Esta interpretação, que confronta a do ministro da Fazenda, Pedro Malan, é dos deputados Antônio Palocci (PT-SP) e Antônio Kandir (PSDB-SP), que fazem parte da comissão. "O governo ainda não saiu da linha de dificultar a votação da reforma", afirmou Palocci. Os dois participaram de reunião com Malan, no sábado, para discutir a reforma.
Em Pirenópolis (Goiás), hoje, o presidente Fernando Henrique Cardoso disse ter tido informações de Malan sobre avanços nas discussões da reforma tributária e salientou que "não se pode ficar brigando um com o outro". Segundo o presidente, "tem que se pensar é no País e ter um boa reforma". Fernando Henrique afirmou, ainda, que a votação dos destaques da reforma, que está prevista para a quarta-feira, só começará na quarta se for possível. "Vai ser quarta se for possível", disse o presidente. "Se não der faz na quinta ou na semana seguinte". Mas Palocci e Kandir insistiram hoje que a votação começa na quarta-feira.
Na reunião de sábado, o ministro apresentou aos integrantes da comissão e a secretários de Fazenda de oito Estados uma proposta que o governo passou a chamar de "desconstitucionalização" da reforma. Segundo explicou Malan, seria traçar os princípios básicos da reforma por emenda constitucional enquanto o detalhamento operacional seria proposto por Lei Complementar. Ao sair do encontro, o ministro chegou a afirmar que tinha havido um "enorme avanço" nas discussões.
"Não avançou nada", rebateu hoje Palocci, para quem o ministro quer tirar da Constituição o coração da reforma. Segundo explicou o deputado paulista, no caso do Imposto sobre Valor Agregado (IVA), que é o principal ponto das polêmicas, somente a criação do imposto estaria na Constituição.

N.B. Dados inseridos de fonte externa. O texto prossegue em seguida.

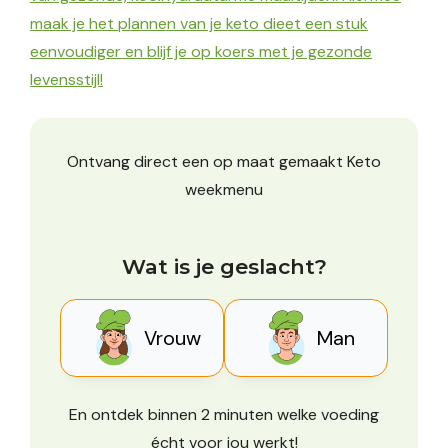
maak je het plannen van je keto dieet een stuk
eenvoudiger en blijf je op koers met je gezonde
levensstijl!
Ontvang direct een op maat gemaakt Keto
weekmenu
Wat is je geslacht?
Vrouw
Man
En ontdek binnen 2 minuten welke voeding
écht voor jou werkt!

Já a definição do tributo, a base cálculo, a quem pertence a receita arrecadada e, ainda, onde e como seria cobrado seriam pontos detalhados por Lei Complementar. "Tudo isso tem que já ser previsto na Constituição", defendeu Palocci.
Na avaliação do deputado Antônio Kandir, na reunião de sábado surgiram dois grandes problemas: o primeiro é se os governadores vão aceitar, uma vez que o IVA substitui o Imposto sobre Circulação de Mercadorias e Serviços (ICMS) que é previsto na Constituição. Outro problema, segundo Kandir, é saber se a proposta seria também constitucional. "Na reunião discutimos aspectos que serão decididos pela comissão", afirmou o parlamentar. Para Kandir, a idéia de se ter um texto constitucional mais enxuto é boa. Mas, segundo ele, é preciso verificar a viabilidade técnica e a sustentação política da proposta de Malan.
O presidente da comissão, deputado Germano Righotto, considerou, no sábado que tinha havido um avanço nas conversas. Ele confirmou que, na Constituição, estaria a estrutura básica do novo sistema tributário. Mas destacou que a decisão seria da comissão. Palocci disse que não discorda que aspectos da reforma sejam propostos por Lei Complementar.
Ele disse que detalhes referentes a como será cobrado o imposto e o sistema de combate à sonegação poderiam ser itens definidos por Lei Complementar. Mas, segundo ele, a proposta do governo "é fazer em lei o que necessariamente constitucional".
Uma nova reunião está prevista para ser realizada a partir das 13 h no Ministério da Fazenda. Segundo os deputados, o ministro comprometeu-se a apresentar um parecer sobre a viabilidade jurídica de sua proposta, enquanto os secretários ficaram de trazer a posição dos governadores. Para Righotto, no encontro da terça poderá sair um acordo. "Esta reunião poderá ser conclusiva", disse o presidente da comissão.